Viewpoint: Jones Act rates to rise on hamstrung supply
A steadily rising flow of oil from the US Gulf coast to the US Atlantic coast is likely to push freight rates higher for a fourth consecutive year in a Jones Act market whose tanker and barge supply is increasingly constrained.
No additional tonnage will be added to the Jones Act ocean-going market in 2020 with the exception of two barges that shipowner Overseas Shipholding Group (OSG) will use to replace two aging ones, David St Amand of Navigistics Consulting said.
The average rate in December for clean medium range (MR) tankers on the Houston-New York route rose by 5pc to $4.31/bl from a year prior, the third year of consecutive gains, according to Argus assessments, as demand has outstripped supply in that period.
Rates are likely to keep rising in 2020 as supply-demand fundamentals are poised to tighten further.
Sufficiently wide arbitrages for shipments from the oil-saturated US Gulf coast to the oil-thirsty US Atlantic coast are expected to continue to keep the 88 vessels of the Jones Act tanker and barge fleet busy next year.
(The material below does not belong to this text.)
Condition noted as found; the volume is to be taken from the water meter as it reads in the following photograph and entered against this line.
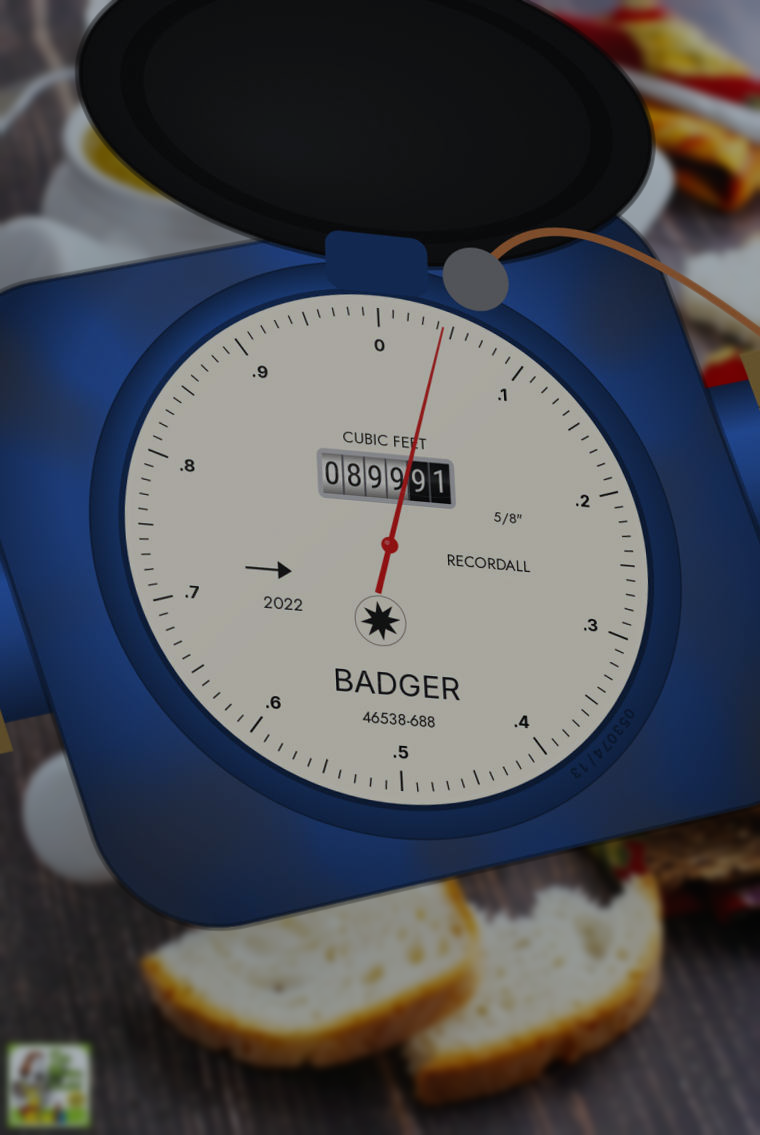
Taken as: 89991.04 ft³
Discounts for rising Permian crude production, despite recent plateauing of output, to imported supply into US northeast refiners will continue to support upcoast Jones Act cargo movements. OSG, the operator of 21 US-flagged tankers and barges, said in November that discounts of more than $2/bl for West Texas Intermediate (WTI) Houston crude to Bonny Light, a west African crude grade similar to WTI, supports shipping demand on the route. The price spread averaged $4.15/bl from May to November and is expected to remain generally favorable, said OSG. Unlike with refined products, there is no crude pipeline that connects US Gulf coast supply to US Atlantic coast demand, making marine transportation the best option available to traders.
Domestic marine shipments of refined products to Florida are also on the rise. The route is key for Jones Act demand because Florida has no refineries or pipeline connection to the US Gulf coast refining center.
Petroleum product shipments by tanker or barge from the US Gulf coast to the lower Atlantic, primarily Florida, this year through September have risen by 5pc to 725,000 b/d compared with a year earlier, according to the US Energy Information Administration.
St Amand expects the trend of increasing volumes on this route to continue next year, barring any gasoline price spike that could dampen Florida's demand for the product.
Hamstrung shipping capacity
In addition to the lack of future Jones Act fleet growth, existing operational capacity of Jones Act tonnage is under pressure.
The continued absence of barges operated by US shipping company Bouchard, whose compliance issues this year have caused the company to suspend its fleet's operations, will help keep the Jones Act market tight. The company did not respond to a request for comment.
Bouchard's suspension followed a 9 May US National Transportation Safety Board report blaming a fatal 2017 barge explosion on the company's "lack of maintenance and safety management."
Bouchard owns 25 barges ranging from 35,000 bl to 260,000 bl capacity, according to its website.
Constrained shipbuilding capacity and high construction costs are two factors limiting forward fleet growth. Only two shipyards, Philly Shipyard and San Diego-based Nassco, are capable of building Jones Act-compliant tankers and such tankers cost approximately five times that of one built in an Asian shipyard.
The Jones Act is a longstanding US law that requires shipments between two US ports to be conducted on US-flagged, US-built, and US-crewed ships.